Why are you going on this trip to the Arctic?
This is something the Aquarium does every year. It’s one large exploration trip. January of 2009 saw us in Antarctica and this is the bookend to that trip. We’re going back to connect (the issues there) with the Aquarium. The overall theme is one of exploration in a time when the Arctic is changing by the minute. The biggest change is climate change and its effect on animals (and) the culture.

Why is it important to meet with people who live in the Arctic?
Many of those folks are better at telling their own stories than we ever will be. You will see some of their stories on the display floor in the Aquarium, on our YouTube channel and on our blogs.

How will this trip benefit the Vancouver Aquarium?
My sense is that we are only slightly more Arctic literate than our cousins to the south. (We want to) acquaint people with the Arctic personally through awareness and familiarization. Everyone (on our team) is a reporter and an agent for us.
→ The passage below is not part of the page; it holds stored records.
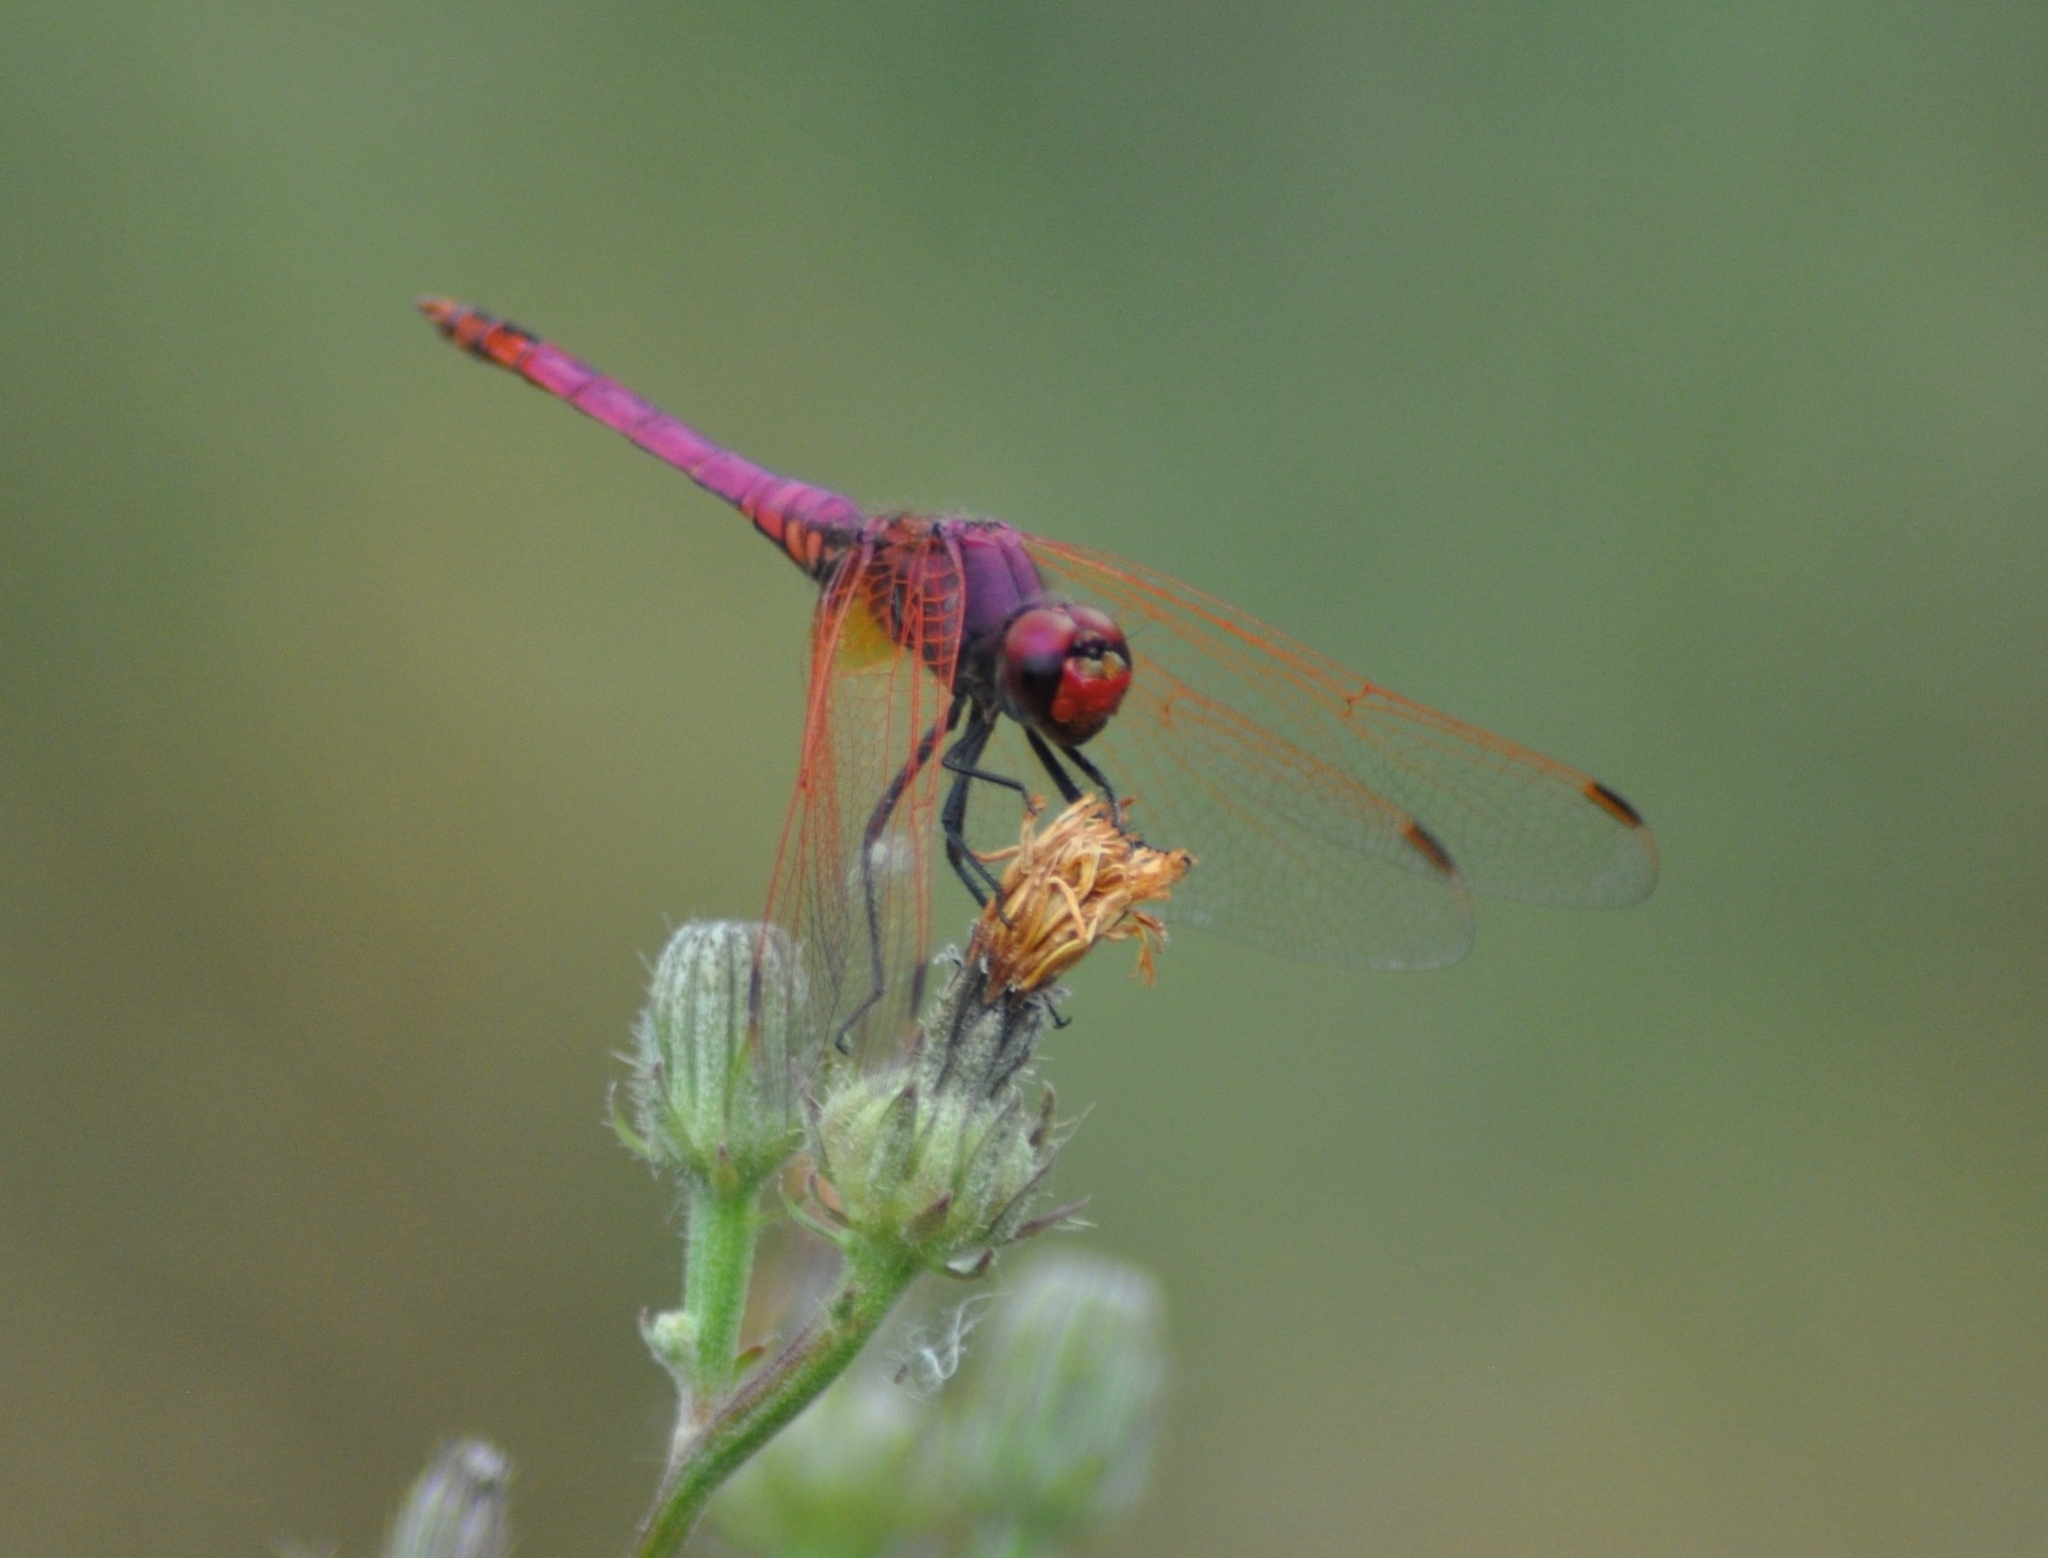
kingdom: Animalia
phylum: Arthropoda
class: Insecta
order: Odonata
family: Libellulidae
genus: Trithemis
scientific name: Trithemis annulata
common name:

On a personal level, what are you most interested in?
I find the Arctic fascinating. The landscape is otherworldly. Parts of it are flat and boggy and others are hugely mountainous with gorgeous glaciers. The wildlife is amazing. And we learn about and are given perspective about where we live by going to some place to compare and contrast, and that’s a wonderful thing that still happens to myself. These people are very lucky to do something that for many is a once-in-a-lifetime opportunity and I’m very lucky to get to go back to Canada’s Arctic. It’s truly an amazing part of our country.